**PASSAGE SHOWN:**

How to stop my child from spitting

If you’ve ever been hit with a fine mist of toddler spit mid-grocery-store aisle, you know the special mix of embarrassment, irritation, and “Where did you even learn that?!”.

Toddlers love to get a reaction

Whether it’s positive or negative

Need help with your toddlers spitting?

Spitting is one of those behaviors that parents find especially tricky. Why? Because unlike tantrums or toy-throwing, spitting doesn’t require props. It’s entirely under your child’s control, and here’s the kicker, sometimes the more you say “Don’t do it,” the more they want to do it.

So let’s unpack why toddlers spit, why telling them not to might actually make it worse, and what you can do that works.

Why Toddlers Spit

  1. It’s Fun (for Them, Not You)
    Toddlers live in the moment. The sensation, the sound, and the reaction they get from you? Jackpot.

  2. It’s Power in a Tiny Package
    They can’t control much in life, bedtime, snack options, or what socks you put on them. Spitting is their choice. That control feels good.

  3. It Gets a Big Reaction
    Whether you yell, gasp, or launch into a speech, that attention reinforces the behavior. To them, it’s like a live-action cause-and-effect game.

Why “Don’t Do That” Often Backfires

Toddlers are wired for oppositional behavior. When you say, “Don’t spit,” their little brains hear the forbidden fruit calling their name.

**TASK INSTRUCTIONS:**
1. From the toddler spitting article, echo the stretch from "How to stop" through "want to do it.".
2. Answer these questions using the toddler spitting article.
(a) In the opening line, where is a parent described as getting hit with toddler spit?
(b) Spitting doesn't need props, unlike which two behaviors?
(c) What three things does the article list that toddlers can't control?

**GIVEN DATA:**

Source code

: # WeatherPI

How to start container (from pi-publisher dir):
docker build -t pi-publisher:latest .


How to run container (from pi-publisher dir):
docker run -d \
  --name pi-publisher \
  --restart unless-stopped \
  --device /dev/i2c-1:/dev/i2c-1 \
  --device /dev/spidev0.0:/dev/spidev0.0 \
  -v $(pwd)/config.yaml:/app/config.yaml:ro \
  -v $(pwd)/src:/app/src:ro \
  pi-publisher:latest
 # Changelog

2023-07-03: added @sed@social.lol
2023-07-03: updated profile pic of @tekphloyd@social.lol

**RESPONSE LIST:**
1.
How to stop my child from spitting

If you’ve ever been hit with a fine mist of toddler spit mid-grocery-store aisle, you know the special mix of embarrassment, irritation, and “Where did you even learn that?!”.

Toddlers love to get a reaction

Whether it’s positive or negative

Need help with your toddlers spitting?

Spitting is one of those behaviors that parents find especially tricky. Why? Because unlike tantrums or toy-throwing, spitting doesn’t require props. It’s entirely under your child’s control, and here’s the kicker, sometimes the more you say “Don’t do it,” the more they want to do it.

2.
(a) Mid-grocery-store aisle.
(b) Tantrums and toy-throwing.
(c) Bedtime, snack options, and what socks you put on them.